With that, until tomorrow, I bid you adios, motherfuckers.

  5 Responses to “SHADES OF BLACK: ELLENDE, MESZAROTH, OMINATION, ULTIO, SULDUSK, MALHKEBRE”

  1. All great picks, I especially enjoyed Ellende, Omination and Suldusk.

    As a heads up for next week’s Shades of Black post, here are some tracks you might want to check out. There’s a new song from Ultra Silvam titled Birth of a Mountain, and a new split between Kala (who you’ve covered before) and Samhara that were just released today:

    Ultra Silvam – Birth of a Mountain
    https://www.youtube.com/watch?v=AiyiXgnarUU

    Kala/Samhara – Nava Khanda
    https://www.youtube.com/watch?v=xXtDX_K-0kc

  2. There’s some decent stuff coming out of Finland these days (as in, during 2019). Not mindblowing, but still quite good. You might have written about them, and I missed it….but just in case, check out:

    Warmoon Lord – old school BM album by the guy who also does Dungeon Synth as Okd Sorcery.

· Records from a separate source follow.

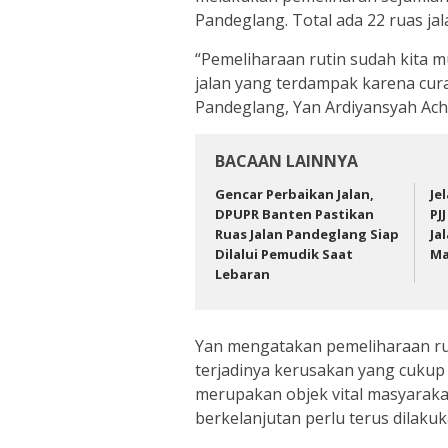
Pandeglang. Total ada 22 ruas ja
“Pemeliharaan rutin sudah kita 
jalan yang terdampak karena cura
Pandeglang, Yan Ardiyansyah Achm
BACAAN LAINNYA
Gencar Perbaikan Jalan,
Je
DPUPR Banten Pastikan
PJ
Ruas Jalan Pandeglang Siap
Ja
Dilalui Pemudik Saat
Ma
Lebaran
Yan mengatakan pemeliharaan ru
terjadinya kerusakan yang cukup
merupakan objek vital masyaraka
berkelanjutan perlu terus dilaku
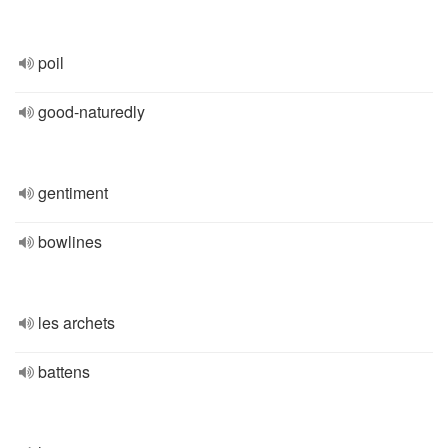
poil
good-naturedly
gentiment
bowlines
les archets
battens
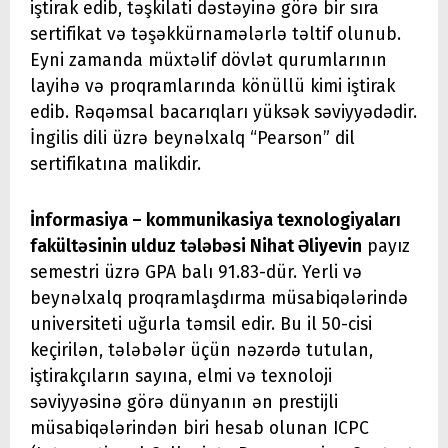
iştirak edib, təşkilati dəstəyinə görə bir sıra
sertifikat və təşəkkürnamələrlə təltif olunub.
Eyni zamanda müxtəlif dövlət qurumlarının
layihə və proqramlarında könüllü kimi iştirak
edib. Rəqəmsal bacarıqları yüksək səviyyədədir.
İngilis dili üzrə beynəlxalq “Pearson” dil
sertifikatına malikdir.
İnformasiya – kommunikasiya texnologiyaları
fakültəsinin ulduz tələbəsi
Nihat Əliyevin
payız
semestri üzrə GPA balı 91.83-dür. Yerli və
beynəlxalq proqramlaşdırma müsabiqələrində
universiteti uğurla təmsil edir. Bu il 50-cisi
keçirilən, tələbələr üçün nəzərdə tutulan,
iştirakçıların sayına, elmi və texnoloji
səviyyəsinə görə dünyanın ən prestijli
müsabiqələrindən biri hesab olunan ICPC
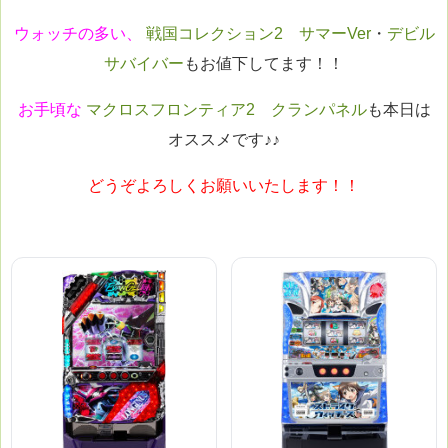
ウォッチの多い、
戦国コレクション2 サマーVer
・
デビル
サバイバー
もお値下してます！！
お手頃な
マクロスフロンティア2 クランパネル
も本日は
オススメです♪♪
どうぞよろしくお願いいたします！！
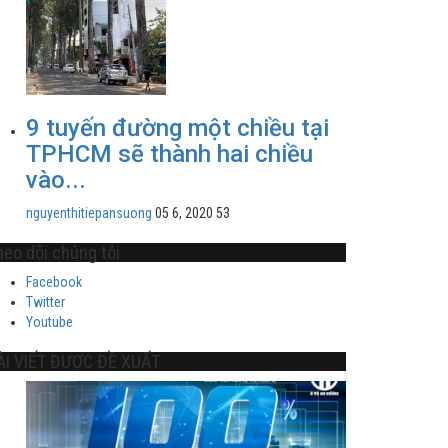
9 tuyến đường một chiều tại
TPHCM sẽ thành hai chiều
vào...
nguyenthitiepansuong
05 6, 2020
53
heo dõi chúng tôi
Facebook
Twitter
Youtube
ÀI VIẾT ĐƯỢC ĐỀ XUẤT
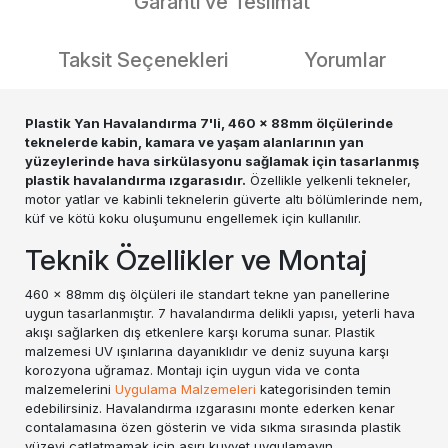
Garanti ve Teslimat
Taksit Seçenekleri
Yorumlar
Plastik Yan Havalandırma 7'li, 460 x 88mm ölçülerinde
teknelerde kabin, kamara ve yaşam alanlarının yan
yüzeylerinde hava sirkülasyonu sağlamak için tasarlanmış
plastik havalandırma ızgarasıdır.
Özellikle yelkenli tekneler,
motor yatlar ve kabinli teknelerin güverte altı bölümlerinde nem,
küf ve kötü koku oluşumunu engellemek için kullanılır.
Teknik Özellikler ve Montaj
460 x 88mm dış ölçüleri ile standart tekne yan panellerine
uygun tasarlanmıştır. 7 havalandırma delikli yapısı, yeterli hava
akışı sağlarken dış etkenlere karşı koruma sunar. Plastik
malzemesi UV ışınlarına dayanıklıdır ve deniz suyuna karşı
korozyona uğramaz. Montajı için uygun vida ve conta
malzemelerini
Uygulama Malzemeleri
kategorisinden temin
edebilirsiniz. Havalandırma ızgarasını monte ederken kenar
contalamasına özen gösterin ve vida sıkma sırasında plastik
yüzeyi çatlatmamak için aşırı kuvvet uygulamayın.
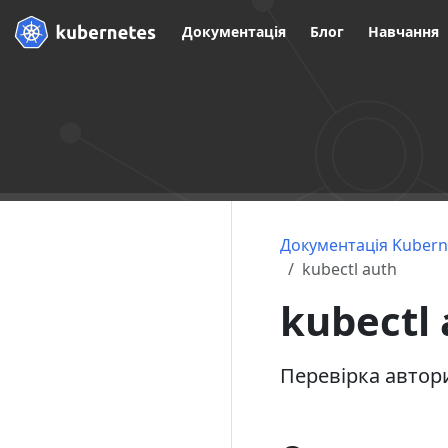
Документація
Блог
Навчання
Документація Kubern
kubectl auth
kubectl
Перевірка автори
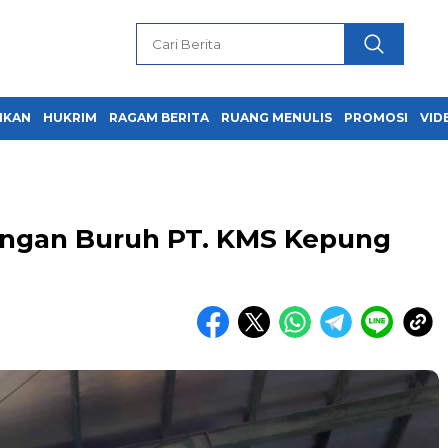
IKAN
HUKRIM
RAGAM BERITA
RUANG MENULIS
PROMOSI
VID
uangan Buruh PT. KMS Kepung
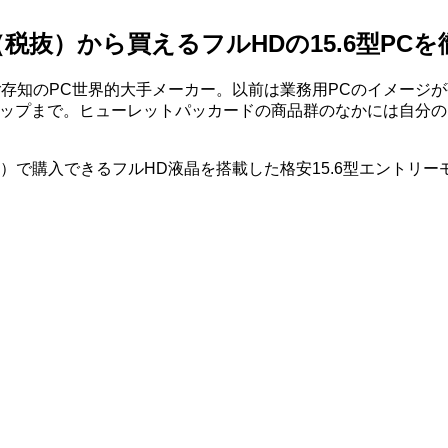
00円（税抜）から買えるフルHDの15.6型PC
ご存知のPC世界的大手メーカー。以前は業務用PCのイメージ
トップまで。ヒューレットパッカードの商品群のなかには自分
）で購入できるフルHD液晶を搭載した格安15.6型エントリーモ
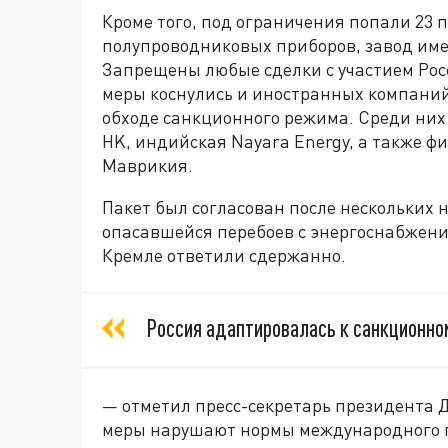
Кроме того, под ограничения попали 23
полупроводниковых приборов, завод им
Запрещены любые сделки с участием Рос
меры коснулись и иностранных компани
обходе санкционного режима. Среди них —
HK, индийская Nayara Energy, а также ф
Маврикия.
Пакет был согласован после нескольких 
опасавшейся перебоев с энергоснабжени
Кремле ответили сдержанно.
Россия адаптировалась к санкционно
— отметил пресс-секретарь президента 
меры нарушают нормы международного 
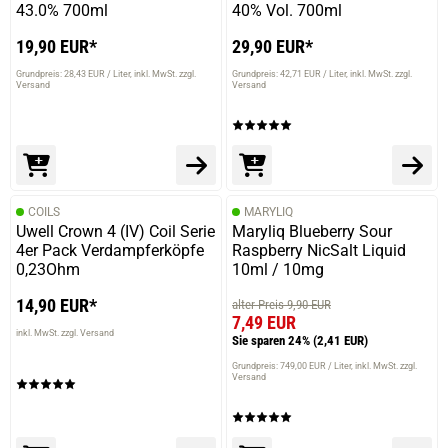
43.0% 700ml
40% Vol. 700ml
19,90 EUR*
29,90 EUR*
Grundpreis: 28,43 EUR / Liter
inkl. MwSt. zzgl.
Grundpreis: 42,71 EUR / Liter
inkl. MwSt. zzgl.
Versand
Versand
COILS
MARYLIQ
Uwell Crown 4 (IV) Coil Serie
Maryliq Blueberry Sour
4er Pack Verdampferköpfe
Raspberry NicSalt Liquid
0,23Ohm
10ml / 10mg
14,90 EUR*
alter Preis 9,90 EUR
7,49 EUR
inkl. MwSt. zzgl. Versand
Sie sparen 24%
(2,41 EUR)
Grundpreis: 749,00 EUR / Liter
inkl. MwSt. zzgl.
Versand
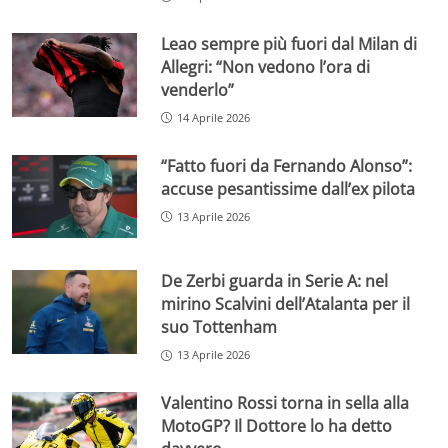
Leao sempre più fuori dal Milan di
Allegri: “Non vedono l’ora di
venderlo”
14 Aprile 2026
“Fatto fuori da Fernando Alonso”:
accuse pesantissime dall’ex pilota
13 Aprile 2026
De Zerbi guarda in Serie A: nel
mirino Scalvini dell’Atalanta per il
suo Tottenham
13 Aprile 2026
Valentino Rossi torna in sella alla
MotoGP? Il Dottore lo ha detto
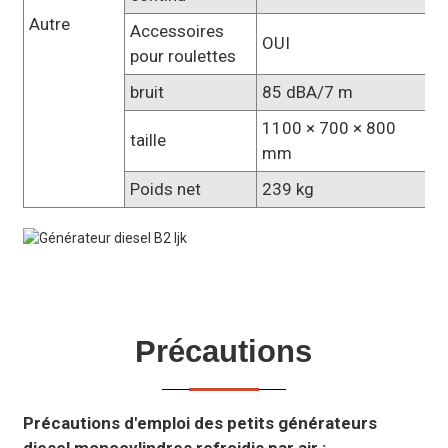
Autre
Accessoires
OUI
pour roulettes
bruit
85 dBA/7 m
1100 × 700 × 800
taille
mm
Poids net
239 kg
Précautions
Précautions d'emploi des petits générateurs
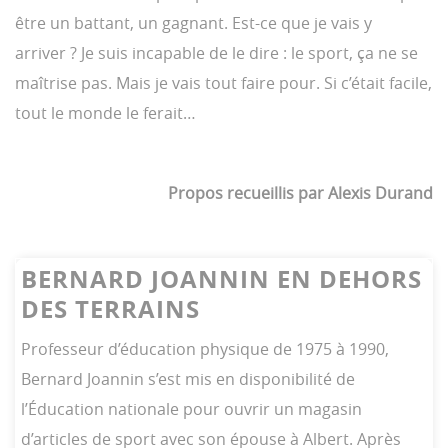
être un battant, un gagnant. Est-ce que je vais y
arriver ? Je suis incapable de le dire : le sport, ça ne se
maîtrise pas. Mais je vais tout faire pour. Si c’était facile,
tout le monde le ferait…
Propos recueillis par Alexis Durand
BERNARD JOANNIN EN DEHORS
DES TERRAINS
Professeur d’éducation physique de 1975 à 1990,
Bernard Joannin s’est mis en disponibilité de
l’Éducation nationale pour ouvrir un magasin
d’articles de sport avec son épouse à Albert. Après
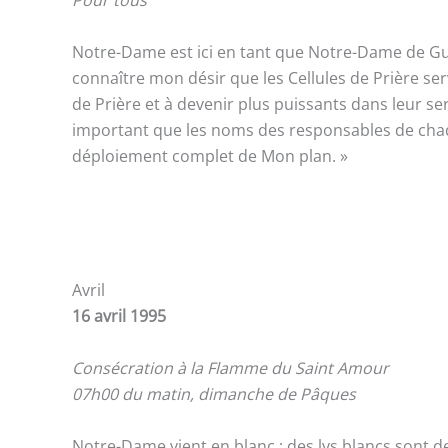
Pour tous
Notre-Dame est ici en tant que Notre-Dame de Guada
connaître mon désir que les Cellules de Prière s
de Prière et à devenir plus puissants dans leur se
important que les noms des responsables de chaque 
déploiement complet de Mon plan. »
Avril
16 avril 1995
Consécration à la Flamme du Saint Amour
07h00 du matin, dimanche de Pâques
Notre-Dame vient en blanc ; des lys blancs sont deva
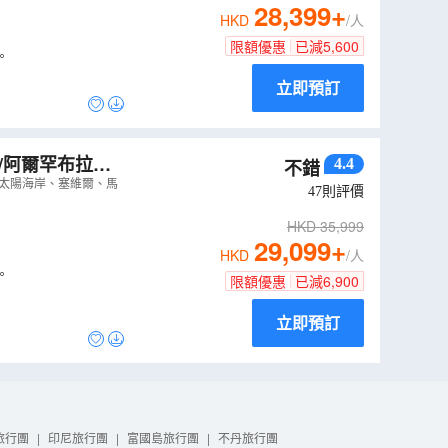
28,399
+
HKD
/人
限額優惠
已減
5,600
。
立即預訂
/阿爾罕布拉
4.4
不錯
佛蘭明哥歌舞、
、太陽海岸、塞維爾、馬
47
則評價
）
HKD
35,999
29,099
+
HKD
/人
。
限額優惠
已減
6,900
立即預訂
旅行團
|
印尼旅行團
|
富國島旅行團
|
不丹旅行團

    To Conceal the Horns – BM by a guy who seems to have some ties to Alghazanth (Thasmorg does guest vocals on a song). He’s released an EP in January and a 19 minute song in February.

    Onfodt – Norwegian name, but find playing like 90s Norwegians.

    The Vehemence you recently wrote about is a good find, thanks for that and the ones above here.

  3. It was supposed to say “Finns playing like 90s Norwegians. ” I’m too clumsy to type well on my phone.

  4. Regarding that last paragraph: you are the best music blog out there for anyone interested in black/death metal, I will say it again. I wouldn’t be listening to some of the great records currently spinning at my place. And it’s all thanks to you sharing these albums, making me discovering these great bands, however obscure they may be. Be proud of your work. I salute and thank you!